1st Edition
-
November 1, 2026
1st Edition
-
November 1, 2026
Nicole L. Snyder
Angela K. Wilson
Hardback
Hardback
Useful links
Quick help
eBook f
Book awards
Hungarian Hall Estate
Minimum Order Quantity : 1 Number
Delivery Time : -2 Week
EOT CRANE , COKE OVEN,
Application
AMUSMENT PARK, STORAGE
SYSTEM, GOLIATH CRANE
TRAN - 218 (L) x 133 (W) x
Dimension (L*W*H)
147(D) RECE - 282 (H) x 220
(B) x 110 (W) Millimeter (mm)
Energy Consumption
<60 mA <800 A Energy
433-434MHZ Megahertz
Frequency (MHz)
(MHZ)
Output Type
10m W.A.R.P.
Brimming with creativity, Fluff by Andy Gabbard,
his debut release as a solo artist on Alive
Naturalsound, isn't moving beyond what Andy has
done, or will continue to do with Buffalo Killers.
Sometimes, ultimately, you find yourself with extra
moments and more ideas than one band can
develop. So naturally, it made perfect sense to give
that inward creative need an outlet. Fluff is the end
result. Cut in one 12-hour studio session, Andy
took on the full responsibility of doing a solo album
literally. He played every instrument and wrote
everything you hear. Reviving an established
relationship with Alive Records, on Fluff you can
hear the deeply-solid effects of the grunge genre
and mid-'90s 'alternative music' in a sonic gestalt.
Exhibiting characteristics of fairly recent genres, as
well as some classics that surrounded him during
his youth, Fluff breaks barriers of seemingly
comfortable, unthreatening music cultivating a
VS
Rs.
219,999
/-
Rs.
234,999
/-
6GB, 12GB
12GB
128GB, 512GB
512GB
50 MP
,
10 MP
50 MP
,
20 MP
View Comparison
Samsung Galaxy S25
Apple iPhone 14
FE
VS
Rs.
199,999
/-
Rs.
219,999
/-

· · · ·

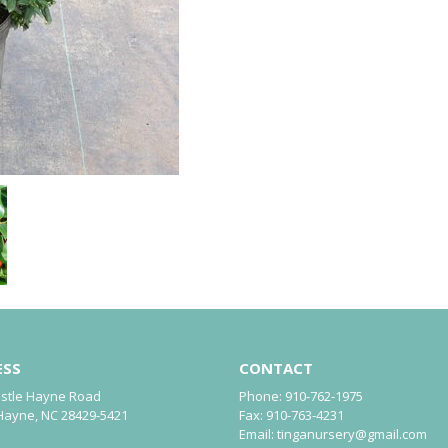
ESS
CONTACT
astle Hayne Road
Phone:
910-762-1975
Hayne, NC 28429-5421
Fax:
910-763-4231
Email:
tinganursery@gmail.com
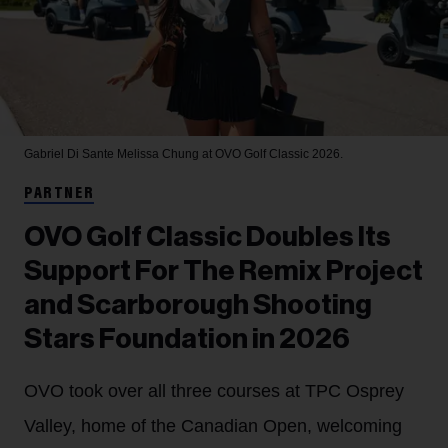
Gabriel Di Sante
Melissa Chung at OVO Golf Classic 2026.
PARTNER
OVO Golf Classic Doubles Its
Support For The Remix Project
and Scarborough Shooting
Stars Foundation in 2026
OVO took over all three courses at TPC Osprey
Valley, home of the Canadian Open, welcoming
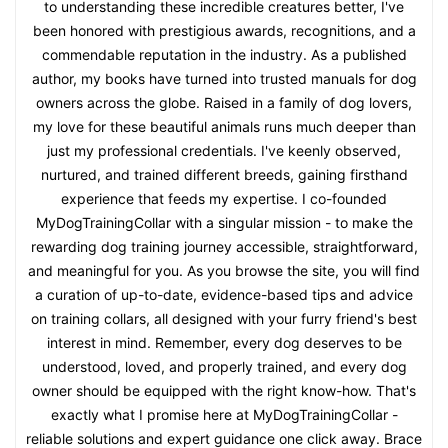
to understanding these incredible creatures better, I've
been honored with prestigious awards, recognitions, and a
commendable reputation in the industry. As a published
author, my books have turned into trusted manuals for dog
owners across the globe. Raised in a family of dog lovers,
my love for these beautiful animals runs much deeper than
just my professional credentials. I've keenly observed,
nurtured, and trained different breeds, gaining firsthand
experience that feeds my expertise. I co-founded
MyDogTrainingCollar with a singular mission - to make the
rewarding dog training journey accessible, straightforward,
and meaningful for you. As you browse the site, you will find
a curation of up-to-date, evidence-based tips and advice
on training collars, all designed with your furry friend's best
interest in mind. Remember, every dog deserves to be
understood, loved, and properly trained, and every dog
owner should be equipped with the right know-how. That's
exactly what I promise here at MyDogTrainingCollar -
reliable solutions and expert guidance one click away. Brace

· · · ·

§ **DIRECTIONS**:
Which lines of the records hold the string "what"? Copy each one.

§ **REPLY**:
Naturalsound, isn't moving beyond what Andy has
exactly what I promise here at MyDogTrainingCollar -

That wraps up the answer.